Terzo vescovo di Antiochia, discepolo — secondo la tradizione — di Giovanni Apostolo, Ignazio fu condannato alle bestie nell'anfiteatro di Roma durante il regno di Traiano. Durante il lungo viaggio da Antiochia a Roma scrisse sette lettere alle chiese che visitava — tra i testi più importanti della letteratura cristiana del I-II secolo, fondamentali per la ecclesiologia, l'eucaristia e il martirio.
Le sette lettere
Ignazio fu arrestato ad Antiochia e condannato ad essere dato in pasto alle belve nell’anfiteatro di Roma. Il viaggio da Antiochia a Roma, scortato da dieci soldati, fu lungo settimane. Durante il viaggio Ignazio incontrava le comunità cristiane delle città attraversate, e scrisse a quelle che non poteva visitare.
Ci sono pervenute sette lettere: alle chiese di Efeso, Magnesia, Tralli, Smirne, Roma, Filadelfia; e una personale a Policarpo di Smirne.
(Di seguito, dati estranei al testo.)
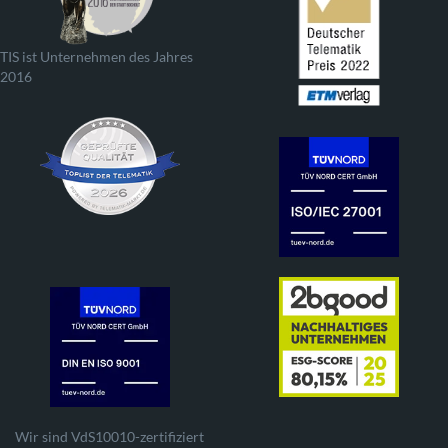
TIS ist Unternehmen des Jahres
2016
Wir sind VdS10010-zertifiziert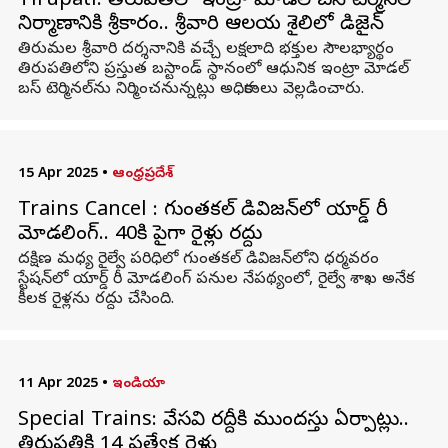
Tirupati: తిరుపతిలో ఇంట్రా మోడల్‌ బస్‌ టెర్మినల్‌
నిర్మాణానికి శ్రీకారం.. శ్రీవారి ఆలయ శైలిలో డిజైన్‌
తిరుమల శ్రీవారి దర్శనానికి వచ్చే లక్షలాది భక్తుల సౌలభ్యార్థం
తిరుపతిలోని ప్రస్తుత బస్టాండ్‌ స్థానంలో ఆధునిక ఇంట్రా మోడల్‌
బస్‌ టెర్మినల్‌ను నిర్మించనున్నట్లు అధికారులు వెల్లడించారు.
15 Apr 2025
•
ఆంధ్రప్రదేశ్
Trains Cancel : గుంతకల్ డివిజన్‌లో యార్డ్ రీ
మోడలింగ్.. 40కి పైగా రైళ్లు రద్దు
దక్షిణ మధ్య రైల్వే పరిధిలో గుంతకల్ డివిజన్‌లోని ధర్మవరం
స్టేషన్‌లో యార్డ్ రీ మోడలింగ్ పనుల నేపథ్యంలో, రైల్వే శాఖ అనేక
కీలక రైళ్లను రద్దు చేసింది.
11 Apr 2025
•
ఇండియా
Special Trains: వేసవి రద్దీకి ముందస్తు ఏర్పాట్లు..
తిరుపతికి 14 ప్రత్యేక రైళ్లు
Sono scritte in un greco vivace, appassionato, talvolta oscuro — il pensiero di un uomo che sa di stare per morire e ha fretta di dire ciò che ritiene più importante.
L’eucaristia e l’episcopato
I temi delle lettere sono fondamentali:
L’eucaristia: Ignazio è il primo a usare il termine eucaristia in senso tecnico (pasto sacro), il primo a descriverla come “la carne di Cristo” — una posizione realisticamente incarnazionista che anticipa le dispute medievali e moderne.
L’episcopato: Ignazio insiste con forza sulla struttura episcopale della Chiesa — un vescovo, presbiteri, diaconi. “Fate niente senza il vescovo.” È la più antica testimonianza esplicita della monarchia episcopale come struttura normativa della Chiesa.
Il desiderio del martirio
La lettera ai Romani è commovente: Ignazio chiede alla comunità di Roma di non interferire per salvarlo. Vuole morire. Non come fuga dalla vita, ma come compimento della fede: “Lasciami essere cibo alle belve, attraverso le quali posso raggiungere Dio. Sono il frumento di Dio, e sarò macinato dai denti delle bestie per diventare il puro pane di Cristo.”
Fu martirizzato a Roma intorno al 110 d.C.